Academic Senate

Bring Back the Master Plan

Senator Susan Gubernat, CSU East Bay

article image
This Month's Issue
Front Page
Message from the ASCSU Chair
Report of the Faculty Trustee
Reports from Standing Committees
 Academic Affairs
 
Academic Preparation & 
   Education Programs 
 Faculty Affairs
 Fiscal and Governmental
   Affairs
Bring Back the Master Plan
Capitol Watch
Resolution Summaries

Cue the mandolins: “Those were the days, my friend/We thought they’d never end.”  And then, they did.
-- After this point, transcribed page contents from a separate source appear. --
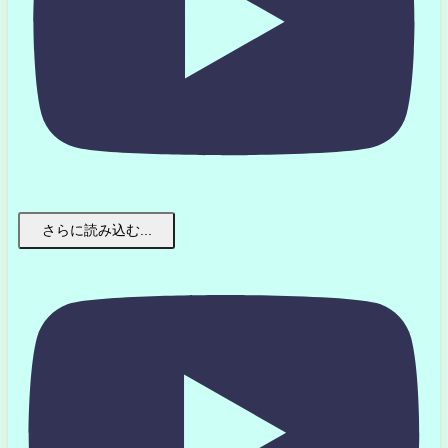
さらに読み込む...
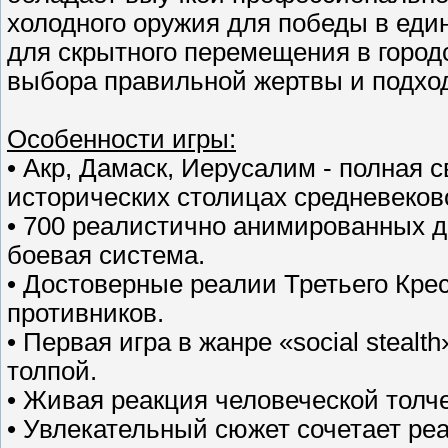
холодного оружия для победы в еди
для скрытного перемещения в горо
выбора правильной жертвы и подхо
Особенности игры:
• Акр, Дамаск, Иерусалим - полная
исторических столицах средневеково
• 700 реалистично анимированных д
боевая система.
• Достоверные реалии Третьего Крес
противников.
• Первая игра в жанре «social steal
толпой.
• Живая реакция человеческой толче
• Увлекательный сюжет сочетает р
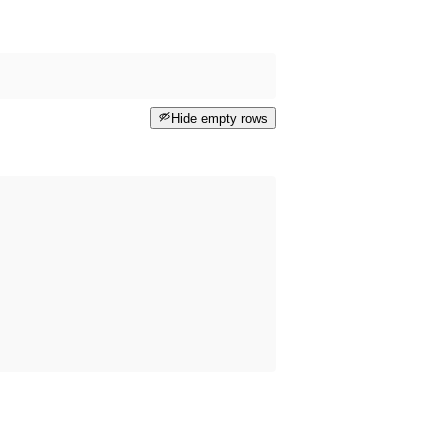
Hide empty rows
“Those” days, for previous generations, meant that the Master Plan was alive and well, guaranteeing to eligible Californians a free, or nearly free, university education.

 

But such nostalgia is useless. Forward-thinking politicians, administrators, faculty, students, alumni and others need to stop their hand-wringing and get behind a strategy to restore affordable public higher education in this state. Otherwise, current and future generations of college students—a population ever more diverse and in dire need of the socioeconomic uplift that a college degree could provide—will continue to suffer from under-employment, poverty, and unconscionable debt.

 

Fortunately, a group calling themselves “Reclaim California Higher Education,” has introduced such a plan, outlining how to provide a free university education through significant tax reform. The plan, is dubbed “The $48 Fix: Reclaiming California’s Master Plan for Higher Education” (see http://www.reclaimcahighered.org/48dollars). A number of organizations, including the California Conference of the AAUP, the California Faculty Association, The University of California Student Association, and a host of local unions such as Teamsters Local 2010 and locals of the United Auto Workers, have endorsed their plan. The ASCSU will consider endorsing it as well during the upcoming March plenary.

 

The “$48 fix” is sure to be controversial among Californians who already feel taxed to the max. But the plan’s premise is that a targeted, progressive income tax increase, together with other tax reforms directed at Prop 13 (yes, that third rail of state politics), at estate taxes, at oil extraction, and through other means, could provide enough revenue to guarantee a tuition-free college education.

 

It must be said that the $48 per year that would be collected from a citizen and allocated toward this worthy endeavor is a bit of a marketing come-on: What makes the tax “progressive” is that those who would have the ability to pay more will be asked to do so. Forty-eight dollars per year applies to the median among California taxpayers with an adjusted gross income of just under $40,000. Those with the ability to pay more would be asked to contribute more, as those who earn less would be taxed less. So that someone with a gross income of between $90,000 and $99,000 would pay about $378 per year toward ensuring a free university education for all eligible California residents. Millionaires would be assessed at about $50,240. For corporations, the bill would be about $1,321 annually.

 

Those figures could be lower, however, depending upon how much revenue could be gleaned from those other tax reform proposals (Prop 13, oil severance, etc.) mentioned above.

 

Is this a redistribution scheme? In a manner of speaking, yes. But for most Californians it would be a relatively small price to pay to ensure that funding is restored to what was once a Master Plan that was the envy of all the other states and that provided those generations of students who benefited from it with a leg up economically—especially given the ever-increasing college debt of the current student generation, a debt not likely to be lowered any time soon if tuition increases continue to be regarded as the one significant way to backfill all the public funding that has been lost in this state. Over the past 30 years, according to the report issued by Reclaim California Higher Education, 45% of funding per FTE has been lost at the four-year universities; counting the community college losses, that would be 23% system-wide overall.

 

The much-touted need for 1.1 million new college-educated workers by 2030 would also loom less dramatically as more and more eligible students completed their degrees. The few other “fixes” to move toward degree completion that the CSU has embarked upon can do little to surmount what many agree are the socioeconomic barriers keeping students from completing a degree in four, or even six, years.

 

Of course, taxpayers, both individuals and corporations, need to agree that public education is a public good, not a private investment in an individual’s own future.

 

It’s dispiriting to note that even those who lead the three segments of higher education in California are finding it difficult to honor that value. When a former Chair of the Board of Trustees of the CSU opines that students should be paying some tuition in order to have “skin in the game,” you know that restoring full public funding in California has a long way to go to convince many that getting a college degree, or running a public university, are not mere business decisions or operations. Still, as it was in 1960, and perhaps even more so today—when our students are more ethnically diverse and often the first in their families to attend college—restoring the Master Plan to its original glory is a dream worth pursuing, not just for the future of individuals, but for the state’s own welfare and future prosperity.